Hello,
Is it possible to use ML tokens generated by ELSER (Elastic Learned Sparse EncodeR) to group documents?
Let's imagine I have the following list of documents:
[
{ "name" : "Apple", price: 1234, "nameTokens" : <tokens generated by AI> },
{ "name" : "Apple Inc.", price: 654, "nameTokens" : <tokens generated by AI> },
{ "name" : "VentionCloud", price: 73, "nameTokens" : <tokens generated by AI> },
{ "name" : "vention cloud", price: 6534, "nameTokens" : <tokens generated by AI> },
{ "name" : "ventionclud inc.", price: 1434, "nameTokens" : <tokens generated by AI> }
]
The documents were created via ingest pipeline where Elser generated tokens based on 'name' field. I know that I can do semantic search using Elser:
GET my-index/_search
{
"query":{
"text_expansion":{
"ml.tokens":{
"model_id":".elser_model_1",
"model_text":"How to avoid muscle soreness after running?"
}
}
}
}
But I want it to return similar grouped documents, let's say top 7 by similarity score.

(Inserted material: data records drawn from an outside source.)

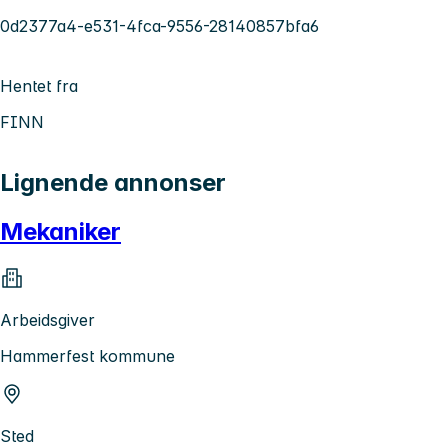
0d2377a4-e531-4fca-9556-28140857bfa6
Hentet fra
FINN
Lignende annonser
Mekaniker
Arbeidsgiver
Hammerfest kommune
Sted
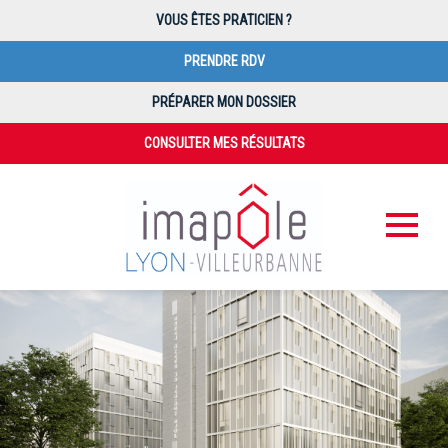
VOUS ÊTES PRATICIEN ?
PRENDRE RDV
PRÉPARER MON DOSSIER
CONSULTER MES RÉSULTATS
PAIEMENT EN LIGNE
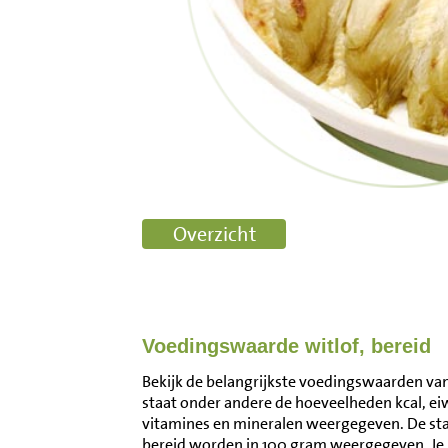
Voedingswaarde witlof, bereid
Bekijk de belangrijkste voedingswaarden van 
staat onder andere de hoeveelheden kcal, ei
vitamines en mineralen weergegeven. De st
bereid worden in 100 gram weergegeven. Je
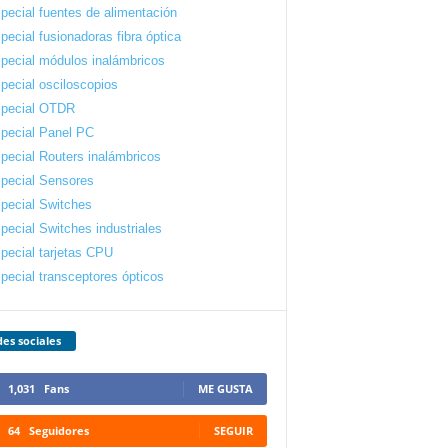
pecial fuentes de alimentación
pecial fusionadoras fibra óptica
pecial módulos inalámbricos
pecial osciloscopios
pecial OTDR
pecial Panel PC
pecial Routers inalámbricos
pecial Sensores
pecial Switches
pecial Switches industriales
pecial tarjetas CPU
pecial transceptores ópticos
es sociales
1,031
Fans
ME GUSTA
64
Seguidores
SEGUIR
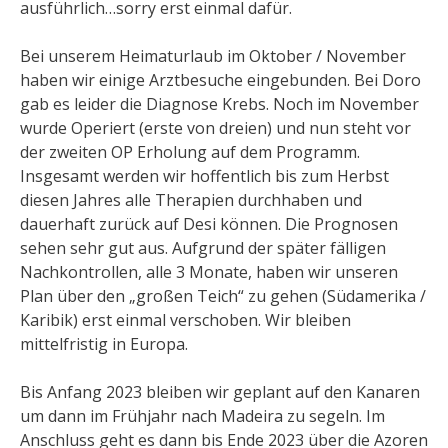
ausführlich…sorry erst einmal dafür.
Bei unserem Heimaturlaub im Oktober / November
haben wir einige Arztbesuche eingebunden. Bei Doro
gab es leider die Diagnose Krebs. Noch im November
wurde Operiert (erste von dreien) und nun steht vor
der zweiten OP Erholung auf dem Programm.
Insgesamt werden wir hoffentlich bis zum Herbst
diesen Jahres alle Therapien durchhaben und
dauerhaft zurück auf Desi können. Die Prognosen
sehen sehr gut aus. Aufgrund der später fälligen
Nachkontrollen, alle 3 Monate, haben wir unseren
Plan über den „großen Teich“ zu gehen (Südamerika /
Karibik) erst einmal verschoben. Wir bleiben
mittelfristig in Europa.
Bis Anfang 2023 bleiben wir geplant auf den Kanaren
um dann im Frühjahr nach Madeira zu segeln. Im
Anschluss geht es dann bis Ende 2023 über die Azoren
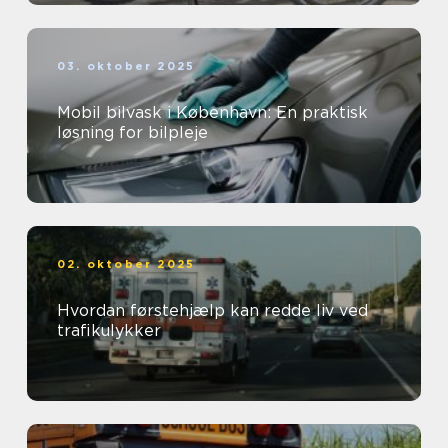
03. oktober 2025
Mobil bilvask i København: En praktisk
løsning for bilpleje
02. oktober 2025
Hvordan førstehjælp kan redde liv ved
trafikulykker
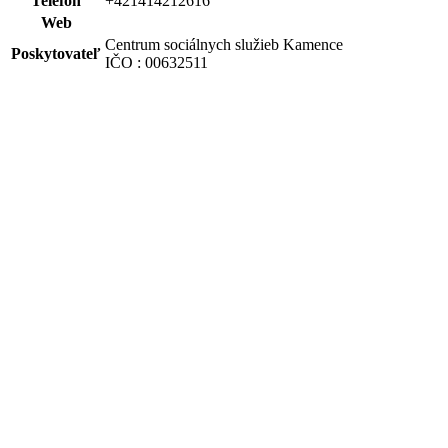
Telefón
+421414212616
Web
Centrum sociálnych služieb Kamence
Poskytovateľ
IČO : 00632511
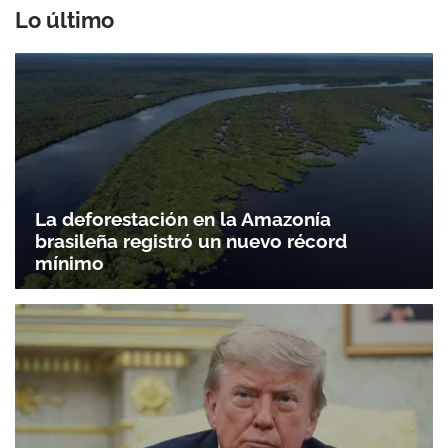
Lo último
La deforestación en la Amazonía
brasileña registró un nuevo récord
mínimo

The desired output will be:
{
"Group 1" : [
{ "name" : "Apple", price: 1234, "nameTokens" : <tokens generated by AI> },
{ "name" : "Apple Inc.", price: 654, "nameTokens" : <tokens generated by AI> }
],
"Group 2": [
{ "name" : "VentionCloud", price: 73, "nameTokens" : <tokens generated by AI> },
{ "name" : "vention cloud", price: 6534, "nameTokens" : <tokens generated by AI> },
{ "name" : "ventionclud inc.", price: 1434, "nameTokens" : <tokens generated by AI> }
]
}
I guess I need to use aggregations here, but I couldn't find any info about using Elser in aggregations.